Concordia Deaconess Conference is launching a new BLUES NEWS newsletter format and celebrating its anniversary throughout 2010, including a special 30th anniversary conference to be held at Concordia University Chicago, June 23-26, 2010.

HAPPY BIRTHDAY, Concordia Deaconess Conference!

Tuesday, January 5, 2010

Prayer for Commemorating William Passavant

January 3, 2010 saw the addition of a new "feast" to the liturgical calendar of the Episcopal Church: the commemoration of William Passavant!

To my mind this would be an appropriate addition to Lutheran calendars as well, given the fact that Passavant was the Lutheran pastor who arranged for Theodor Flieder to bring four of his deaconesses from Kaiserswerth (Germany) to Pittsburgh in order to help him run the Pittsburgh Infirmary (which became the first Protestant Hospital in the United States). Of course the LCMS has an even tighter connection with Passavant, in that after two of these women served as deaconesses under him, they married LCMS pastors and one of them played a part in the history of the deaconess movement in the Synod.

The Collect (prayer) used by the Episcopal Church for commemorating William Passavant on January 3 is found in a new publication, Holy Women, Holy Men (2009):

"Compassionate God, we thank you for William Passavant, who brought the German deaconess movement to America so that dedicated women might assist him in founding orphanages and hospitals for those in need and provide for the theological education of future ministers. Inspire us by his example, that we may be tireless to address the wants of all who are sick and friendless; through Jesus the divine Physician, who has prepared for us an eternal home, and who with you and the Holy Spirit lives and reigns, one God, in glory everlasting. Amen."

Saturday, January 2, 2010

Loehe on Deaconesses and 1 Timothy 5:3-16

Most often when Bible passages are discussed in relation to the office of deaconess, the starting point for discussion is Romans 16:1. Wilhelm Loehe - in a series of paragraphs titled "On the Deaconess" which he wrote in 1858 - was additionally very interested in the application of 1 Timothy 5:3-16 to the female diaconate.
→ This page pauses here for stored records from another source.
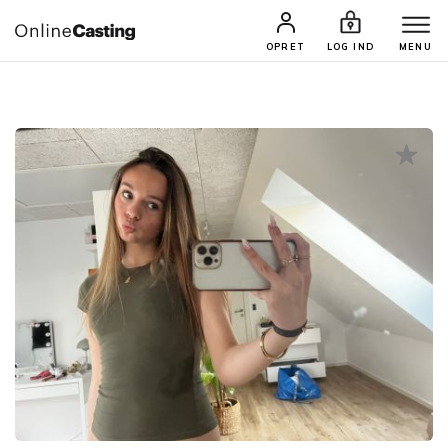
CASTINGS & JOBS
SØG PROFIL
OPRET
LOG IND
MENU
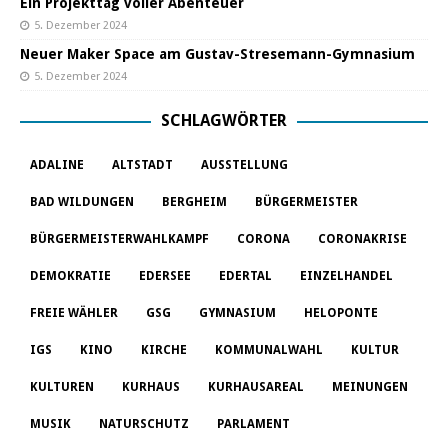
Ein Projekttag voller Abenteuer
5. Dezember 2024
Neuer Maker Space am Gustav-Stresemann-Gymnasium
5. Dezember 2024
SCHLAGWÖRTER
ADALINE
ALTSTADT
AUSSTELLUNG
BAD WILDUNGEN
BERGHEIM
BÜRGERMEISTER
BÜRGERMEISTERWAHLKAMPF
CORONA
CORONAKRISE
DEMOKRATIE
EDERSEE
EDERTAL
EINZELHANDEL
FREIE WÄHLER
GSG
GYMNASIUM
HELOPONTE
IGS
KINO
KIRCHE
KOMMUNALWAHL
KULTUR
KULTUREN
KURHAUS
KURHAUSAREAL
MEINUNGEN
MUSIK
NATURSCHUTZ
PARLAMENT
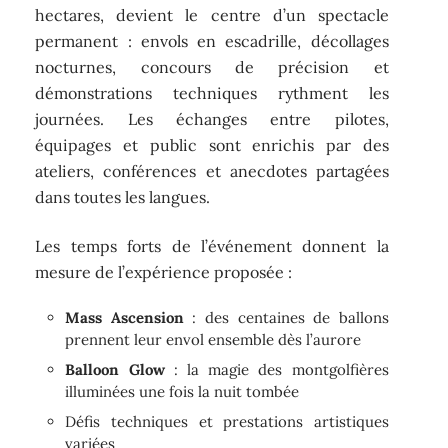
hectares, devient le centre d’un spectacle
permanent : envols en escadrille, décollages
nocturnes, concours de précision et
démonstrations techniques rythment les
journées. Les échanges entre pilotes,
équipages et public sont enrichis par des
ateliers, conférences et anecdotes partagées
dans toutes les langues.
Les temps forts de l’événement donnent la
mesure de l’expérience proposée :
Mass Ascension
: des centaines de ballons
prennent leur envol ensemble dès l’aurore
Balloon Glow
: la magie des montgolfières
illuminées une fois la nuit tombée
Défis techniques et prestations artistiques
variées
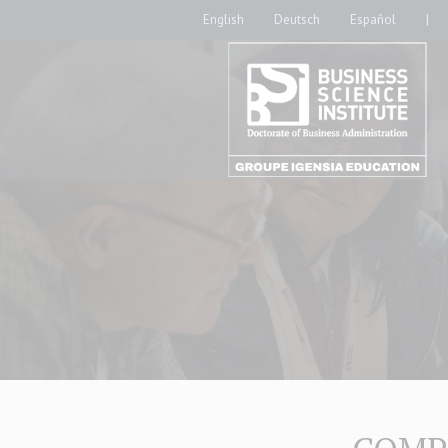
English
Deutsch
Español
|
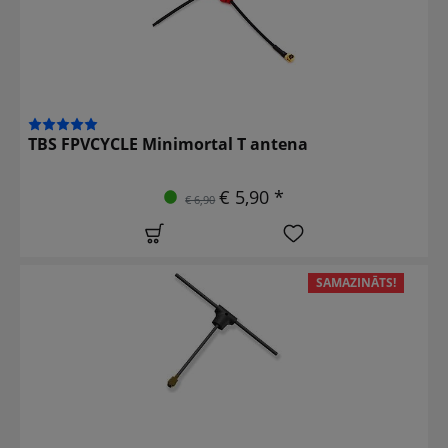
TBS FPVCYCLE Minimortal T antena
€ 5,90 *
€ 6,90
SAMAZINĀTS!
Loehe wrote, "Holy Scripture contains a passage, which does not, to be sure, talk about the office of the deaconess, but has nonetheless been interpreted as talking about the deaconess office from time immemorial; it is the passage 1 Timothy 5:3-16. When we have just said that the passage has been interpreted as talking about the deaconess office from time immemorial, we must not think of a unanimous and general interpretation of the Christian Church. Two great teachers of the ancient church who were in office during the second half of the 4th Century, the oriental John Chrysostom, patriarch of Constantinople, and the occidental Ambrose, archbishop of Milan, see the adduced passage talking about nothing else but the care of widows. Contrariwise, others, like the occidental Tertullian, who died in 220, and the oriental Epiphanius, who died in 403, already hold that the passage talks about the vocation of deaconess. The view prevailed in later times and has become the generally accepted one. If the passage talked only about the care of widows, one has said, it would be hard to see, why the selection of the widows to be cared for was so tightly attached to certain moral and other virtues, since Christian mercy does not make such great distinctions; therefore widows have to be in mind who, on the one hand, to be sure, are cared for, but who, on the other hand, are employed for the blessing of the congregations. There is something to commend this view, and the entire antiquity has therefore taken the requirements for the deaconess office from this passage."
[Quotation taken from Wilhelm Loehe on the Deaconess, translated by Holger Sonntag.]